DOCUMENT SEGMENT:
Precedence-Wine for Kiddush/Havdala versus Chanukah candles: If one has Shabbos candles, but is unable to afford to purchase both Chanukah candles and wine for Kiddush, Chanukah candles receive precedence. He is to purchase only one Chanukah candle and use any leftover money towards wine for Kiddush. Likewise, if one has Shabbos candles and wine for Kiddush, but is unable to afford to purchase both Chanukah candles and wine for Havdala, Chanukah candles receive precedence. [If, however, one does not have money to afford both Chanukah candles and bread for the meal, then some Poskim rule that the bread receives precedence. Other Poskim however rule the Chanukah candles receive precedence. If a roommate cannot afford to purchase both wine for Shabbos and Chanukah candles, he/she is to ask the other roommate to acquire him/her some of the oil and wicks as a present, and be included in their lighting. He/she may then use the leftover money to purchase wine for Kiddush.]
Shalom Bayis precedes Chanukah candles-The lesson in Divine Service:
The Shabbos candles represent Shalom Bayis, bringing peace into one’s home. The Chanukah candles represent bringing peace to the world. The above law states that if one is unable to enter the energy into both spreading peace in his home and into the world, then his home takes precedence. One is to precede his efforts in making his home a dwelling place for Hashem. This especially to one’s wife, who can at times be a Knegdo [adversary] and needs to be reversed to become an Eizer.

PROBLEMS TO SOLVE:
• A. In the Chanukah precedence passage, list every item the first paragraph weighs against Chanukah candles when funds are short, wording each as the paragraph does.
• B. Pick up the Chanukah precedence passage after its final sentence and keep writing it.

[Page-level text extractions]
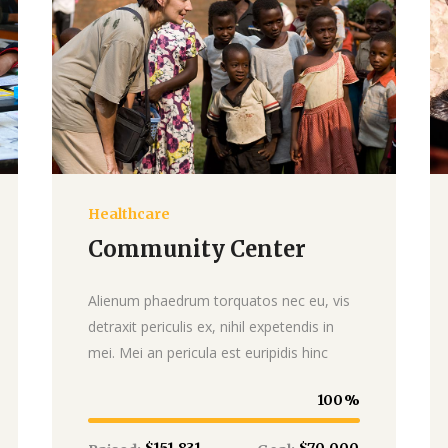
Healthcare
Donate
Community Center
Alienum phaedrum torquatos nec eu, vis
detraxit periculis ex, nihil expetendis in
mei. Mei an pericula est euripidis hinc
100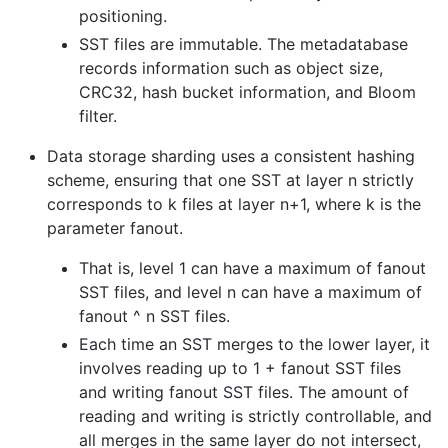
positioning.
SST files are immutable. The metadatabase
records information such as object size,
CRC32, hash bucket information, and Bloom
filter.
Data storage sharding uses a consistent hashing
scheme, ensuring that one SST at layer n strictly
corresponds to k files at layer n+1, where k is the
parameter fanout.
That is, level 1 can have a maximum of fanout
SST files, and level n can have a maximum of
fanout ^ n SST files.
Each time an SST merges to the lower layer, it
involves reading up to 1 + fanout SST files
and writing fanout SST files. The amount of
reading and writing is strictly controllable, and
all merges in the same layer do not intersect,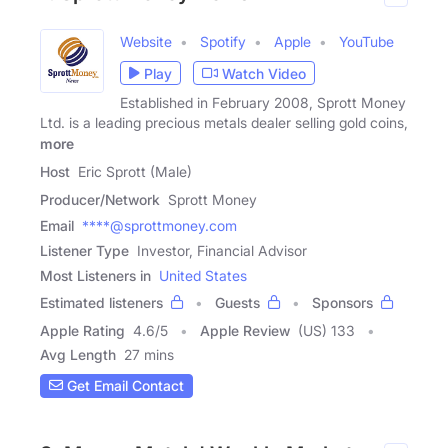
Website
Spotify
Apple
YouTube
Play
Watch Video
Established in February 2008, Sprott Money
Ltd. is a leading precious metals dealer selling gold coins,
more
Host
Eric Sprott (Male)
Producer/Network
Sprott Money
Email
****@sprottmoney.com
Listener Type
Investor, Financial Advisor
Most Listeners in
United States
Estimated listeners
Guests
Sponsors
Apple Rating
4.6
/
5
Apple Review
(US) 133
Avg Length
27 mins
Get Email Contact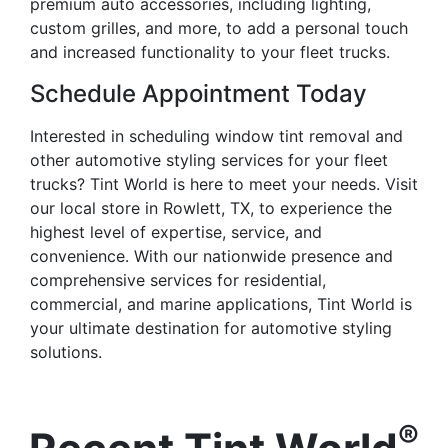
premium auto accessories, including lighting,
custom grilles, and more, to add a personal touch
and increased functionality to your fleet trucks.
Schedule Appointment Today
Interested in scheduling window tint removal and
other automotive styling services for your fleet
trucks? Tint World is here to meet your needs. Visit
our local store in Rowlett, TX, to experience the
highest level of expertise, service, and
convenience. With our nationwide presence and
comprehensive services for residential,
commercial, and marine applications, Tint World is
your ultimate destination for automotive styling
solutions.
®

---

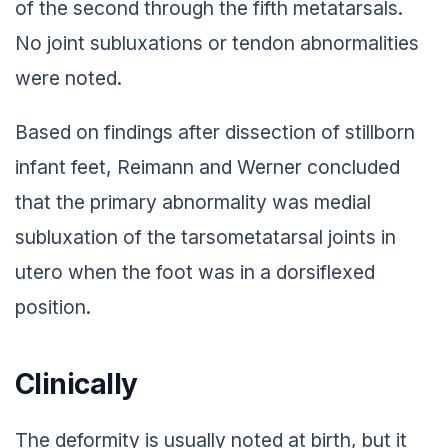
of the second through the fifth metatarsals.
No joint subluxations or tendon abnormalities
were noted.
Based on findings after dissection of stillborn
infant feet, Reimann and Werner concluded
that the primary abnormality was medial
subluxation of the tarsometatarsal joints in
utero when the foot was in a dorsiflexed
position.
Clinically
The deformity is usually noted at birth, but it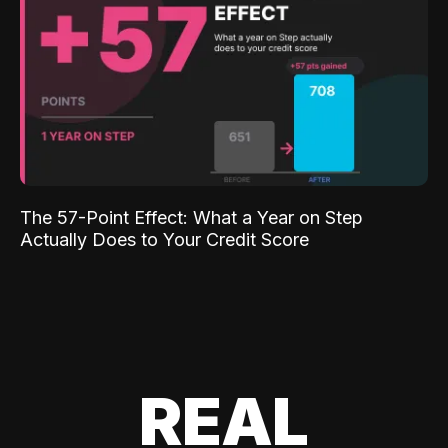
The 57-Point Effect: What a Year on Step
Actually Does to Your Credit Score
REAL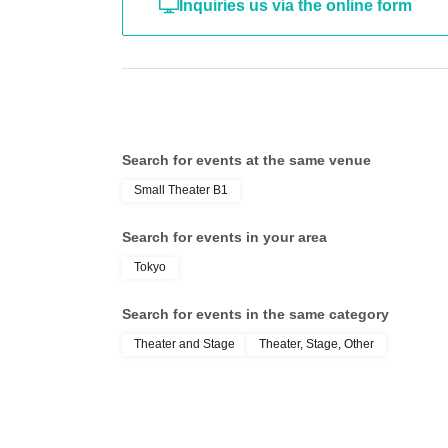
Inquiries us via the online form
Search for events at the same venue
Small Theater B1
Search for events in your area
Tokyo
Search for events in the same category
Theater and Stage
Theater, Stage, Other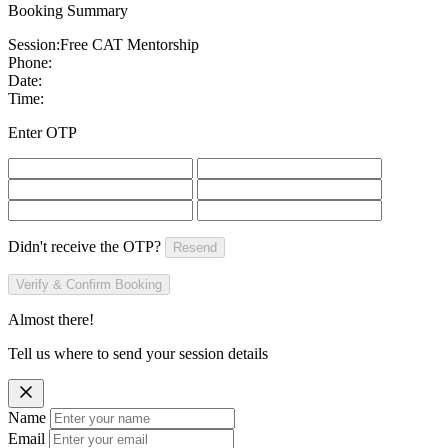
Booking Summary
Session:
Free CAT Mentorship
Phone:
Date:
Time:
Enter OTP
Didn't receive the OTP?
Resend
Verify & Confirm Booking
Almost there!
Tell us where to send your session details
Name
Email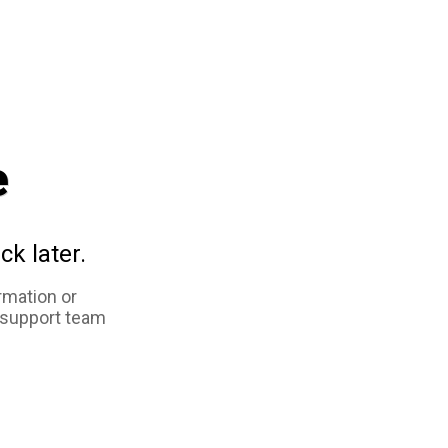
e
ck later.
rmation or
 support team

* * *

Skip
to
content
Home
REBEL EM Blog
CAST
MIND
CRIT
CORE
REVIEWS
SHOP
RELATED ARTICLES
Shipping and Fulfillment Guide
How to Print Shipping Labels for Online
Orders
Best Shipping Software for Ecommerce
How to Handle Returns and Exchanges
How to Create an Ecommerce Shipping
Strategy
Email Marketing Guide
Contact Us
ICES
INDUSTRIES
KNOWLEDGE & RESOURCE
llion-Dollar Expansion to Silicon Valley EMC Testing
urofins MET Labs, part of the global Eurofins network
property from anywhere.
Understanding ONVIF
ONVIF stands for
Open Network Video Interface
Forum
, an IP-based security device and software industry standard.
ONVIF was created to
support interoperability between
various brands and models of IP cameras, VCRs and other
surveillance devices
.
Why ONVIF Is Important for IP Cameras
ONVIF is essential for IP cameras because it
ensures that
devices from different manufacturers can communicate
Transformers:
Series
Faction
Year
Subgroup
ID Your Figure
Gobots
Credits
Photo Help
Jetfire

SET OF ANSWERS:
• A.
wine for Kiddush
wine for Havdala
bread for the meal
wine for Shabbos

• B.
C. The obligation in a family-Head of household and other family members:
In a family unit, the obligation to light Chanukah candles falls upon the head of each household. This law applies for both male and female heads of households [i.e. divorcee/widow], as explained next.
Other household members: The additional household members who live and are supported by the head of the house, are not obligated to light Chanukah candles. Furthermore, according to some Poskim, they are specifically not to light candles, and only the head of the household is to do so. This is the Sephardic custom. This applies to household members of all ages and relation, who are supported by the head of the household, and applies to all nights of Chanukah. However, other Poskim rule that [although from the letter of the law there is no obligation for other household members to light], nevertheless, each and every [male] household member is [obligated] to light individual candles each night [due to an age old honored custom of Mehadrin] and so is the widespread [Ashkenazi] custom. [According to the Ashkenazi practice, each of the additional household members is to light candles with a blessing.]
Where to light: Each household member that is lighting candles is to beware to place the candles in its own area, as opposed to having everyone light together in the same spot. This applies even on the first night.
Although, only the head of the household is obligated to light the Chanukah candles, the old age Ashkenazi custom of Mehadrin is for every male family member to light the candles. The candles of each individual are to be lit in their own designated area. Sefaradi male family members, however, do not light candles in addition to the head of the household.
Q&A on additional household members lighting
Must the additional household members who light the Menorah have in mind to not to be Yotzei with their father?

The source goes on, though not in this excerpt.